Leningenportefeuille De totale leningenomvang per ultimo 2022 bedraagt € 649 miljoen en bestaat voor € 638 miljoen uit leningen die door het WSW zijn geborgd. Voor het overige deel van € 11 miljoen staan gemeenten garant. Dit betreft met name oudere leningen.
De gemiddelde rente is iets gestegen naar 2,79%. De duration (de gemiddelde gewogen rente typische looptijd) van de leningenportefeuille (inclusief swaps) is per eind 2022 15,1 jaar.

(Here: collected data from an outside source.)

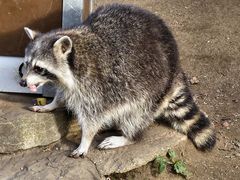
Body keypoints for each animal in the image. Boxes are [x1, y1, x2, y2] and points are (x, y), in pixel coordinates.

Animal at [19, 3, 217, 157]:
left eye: (39, 68)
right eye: (26, 63)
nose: (22, 82)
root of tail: (176, 69)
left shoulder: (96, 85)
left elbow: (93, 117)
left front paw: (85, 140)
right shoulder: (72, 84)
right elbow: (64, 93)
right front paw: (52, 103)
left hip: (154, 88)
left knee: (136, 114)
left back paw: (128, 136)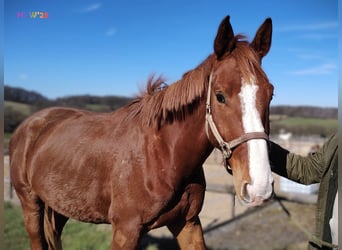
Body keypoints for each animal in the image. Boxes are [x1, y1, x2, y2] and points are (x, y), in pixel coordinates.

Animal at [9, 16, 274, 250]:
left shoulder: (188, 223)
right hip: (30, 204)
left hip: (60, 206)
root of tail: (28, 126)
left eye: (270, 94)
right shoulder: (125, 231)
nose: (259, 187)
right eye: (220, 96)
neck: (163, 155)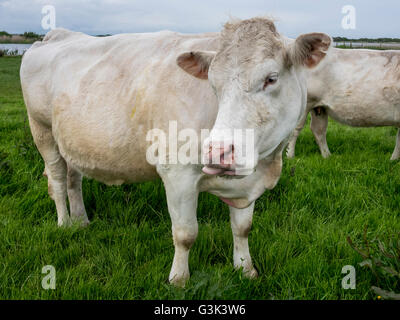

De verdeling van de leningenportefeuille naar type lening ziet er als volgt uit:
Grafiek 7.2 Type lening (in %)
2022 | 2021 | |||
annuiteit | 19.501.499 | 3,0% | 21.115.575 | 3,4% |
basis rente | 60.000.000 | 9,2% | 60.000.000 | 9,7% |
fixe | 524.615.534 | 80,8% | 474.330.915 | 76,7% |
roll-over | 45.000.000 | 6,9% | 63.000.000 | 10,2% |
totaal | 649.117.032 | 100,0% | 618.446.526 | 100,0% |
Derivaten WoonFriesland heeft ultimo 2022 nog 2 derivaatovereenkomsten met een totale hoofdsom van € 40 miljoen. Met betrekking tot de swaps en de onderliggende roll-overleningen is sprake van een effectieve hedge, aangezien de kritische kenmerken van de swaps en de onderliggende roll-overleningen gelijk zijn aan elkaar.
De marktwaarde van de derivaten bedroeg ultimo 2022 € 2,6 miljoen negatief. In 2021 bedroeg dit nog € 10 miljoen negatief. Door de sterk gestegen rente is de negatieve waarde fors afgenomen. Wij hebben geen derivatenovereenkomsten met zogeheten marktwaardeverrekeningen (margin calls). Op het moment dat de overeenkomsten aflopen, is de marktwaarde nihil. Er zijn geen derivaatovereenkomsten meer met toezichtbelemmerende bepalingen.